KTTS works by sending the text to be spoken via DCOP to the KTTS daemon. KTTS can read you pop-ups from Knotify, Web sites, or any other text. You can open Konqueror, navigate to a Web site, select Tools, and choose Speak Text. If you didn’t highlight anything, KTTS will read the whole page.

In KDE Text-To-Speech Manager (kttsmgr) you can manage your languages, speech engine, and what your computer reads for you. Your computer can act as your private secretary and read your email messages while you manage other applications. You can use multiple languages, which can be useful if for example you are a native German listener, but you need to read an English Web page. If you need other voices than English, take a look at the MBROLA Project. MBROLA tries to obtain as many sets of speech synthesizers for as many languages as possible, and provide them free for non-commercial applications. You can use Mbrola voices with Festival.

Adding Sphinx-2 and Perlbox Voice to Festival, you can make your computer listen to what you tell it and take actions accordingly. Perlbox Voice provides a transparent interface to several open source speech systems, but it is mainly an easy-to-use front end to Sphinx-2, built in Perl and Tk; you’ll need to have both languages installed before you install Perlbox. Perlbox comes with a Perl script for installing, which will copy files in the right location. When that completes, fire up the application with the perlbox-voice command.

Perlbox Interface

To get your Linux desktop to perform an action, write in one Perlbox box the magic words to invoke the action, and in another what the computer is expected to do when it hears them. For example, in the “When you say” box you write “Web” and in the “Computer does” box, Konqueror. Then start Perlbox’s listener via the Control tab and say “Web”; Konqueror will start.

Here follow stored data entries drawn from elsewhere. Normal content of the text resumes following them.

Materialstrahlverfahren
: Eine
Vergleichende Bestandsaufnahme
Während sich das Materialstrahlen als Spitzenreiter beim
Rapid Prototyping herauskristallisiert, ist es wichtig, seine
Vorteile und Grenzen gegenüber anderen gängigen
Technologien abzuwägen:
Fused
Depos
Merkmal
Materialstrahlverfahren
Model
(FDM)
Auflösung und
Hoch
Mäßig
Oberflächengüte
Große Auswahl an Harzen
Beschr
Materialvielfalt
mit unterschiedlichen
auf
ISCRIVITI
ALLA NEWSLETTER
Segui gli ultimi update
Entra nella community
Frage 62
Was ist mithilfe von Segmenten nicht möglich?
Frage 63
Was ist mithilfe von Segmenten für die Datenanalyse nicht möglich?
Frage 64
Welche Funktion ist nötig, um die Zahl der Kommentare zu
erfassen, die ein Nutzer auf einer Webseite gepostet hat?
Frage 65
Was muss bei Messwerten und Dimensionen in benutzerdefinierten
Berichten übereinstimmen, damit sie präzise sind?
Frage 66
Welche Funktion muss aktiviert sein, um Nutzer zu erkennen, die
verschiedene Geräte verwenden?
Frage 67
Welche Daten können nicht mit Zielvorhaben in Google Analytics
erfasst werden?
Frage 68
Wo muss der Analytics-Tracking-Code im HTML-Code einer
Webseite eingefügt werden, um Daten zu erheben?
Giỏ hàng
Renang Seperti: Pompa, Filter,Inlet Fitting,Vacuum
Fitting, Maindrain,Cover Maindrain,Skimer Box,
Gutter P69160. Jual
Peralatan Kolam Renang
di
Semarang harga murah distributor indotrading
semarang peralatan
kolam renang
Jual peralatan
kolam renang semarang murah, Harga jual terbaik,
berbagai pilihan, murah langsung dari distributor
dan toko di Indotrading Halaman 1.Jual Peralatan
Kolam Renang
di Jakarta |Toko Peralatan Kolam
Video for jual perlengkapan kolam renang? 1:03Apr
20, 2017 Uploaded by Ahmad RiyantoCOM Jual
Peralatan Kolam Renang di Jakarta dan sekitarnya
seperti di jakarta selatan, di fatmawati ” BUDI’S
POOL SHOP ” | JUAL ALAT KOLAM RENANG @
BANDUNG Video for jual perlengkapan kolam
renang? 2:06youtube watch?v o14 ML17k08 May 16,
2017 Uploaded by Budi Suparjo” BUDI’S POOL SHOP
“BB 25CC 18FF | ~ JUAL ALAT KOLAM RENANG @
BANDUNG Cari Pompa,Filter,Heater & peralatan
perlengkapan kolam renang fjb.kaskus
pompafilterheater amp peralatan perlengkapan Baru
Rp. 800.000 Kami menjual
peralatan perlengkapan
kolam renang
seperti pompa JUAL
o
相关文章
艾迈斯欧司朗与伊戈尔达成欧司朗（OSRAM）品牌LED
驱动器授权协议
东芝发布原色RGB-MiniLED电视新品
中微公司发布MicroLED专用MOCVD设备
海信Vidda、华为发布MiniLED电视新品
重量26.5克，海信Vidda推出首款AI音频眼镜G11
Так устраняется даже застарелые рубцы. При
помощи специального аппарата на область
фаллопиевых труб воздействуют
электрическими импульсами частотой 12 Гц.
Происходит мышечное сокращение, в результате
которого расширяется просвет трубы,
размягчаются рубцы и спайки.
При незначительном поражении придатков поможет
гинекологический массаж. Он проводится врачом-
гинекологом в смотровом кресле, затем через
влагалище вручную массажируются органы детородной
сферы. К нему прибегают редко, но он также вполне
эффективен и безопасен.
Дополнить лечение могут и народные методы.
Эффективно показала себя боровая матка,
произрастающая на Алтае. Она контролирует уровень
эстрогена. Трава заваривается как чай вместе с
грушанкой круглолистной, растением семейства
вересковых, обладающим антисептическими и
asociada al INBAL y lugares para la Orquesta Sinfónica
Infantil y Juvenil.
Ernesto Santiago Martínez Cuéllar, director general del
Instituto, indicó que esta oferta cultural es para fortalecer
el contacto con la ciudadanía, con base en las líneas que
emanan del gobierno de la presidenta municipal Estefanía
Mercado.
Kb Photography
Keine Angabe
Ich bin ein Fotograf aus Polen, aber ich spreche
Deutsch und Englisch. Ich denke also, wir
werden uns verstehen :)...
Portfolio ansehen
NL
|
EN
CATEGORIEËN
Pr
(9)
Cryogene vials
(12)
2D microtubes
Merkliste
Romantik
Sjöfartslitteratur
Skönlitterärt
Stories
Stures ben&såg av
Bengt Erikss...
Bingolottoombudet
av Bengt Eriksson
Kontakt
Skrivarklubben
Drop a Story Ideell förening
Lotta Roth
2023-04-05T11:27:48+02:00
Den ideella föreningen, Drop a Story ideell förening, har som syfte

Perlbox comes with a KDE plug-in that allows you change from one desktop to another, invoke K Menu, refresh the desktop, and more, all via voice commands. You can extend the plug-in with more commands by modifying a single file. If you use another desktop manager, Perlbox comes with good documentation on how to build your own plug-ins.

In noisy environments, you can use a magic word to activate Perlbox, in order to keep the application from taking actions if it mishears aleatory words.

The ease of using these speech engines and speech recognition systems could make Linux the preferred OS for the visually impaired. Open licenses allow rapid improvement and development. And it’s just a lot of fun to talk to your closest co-worker: your computer.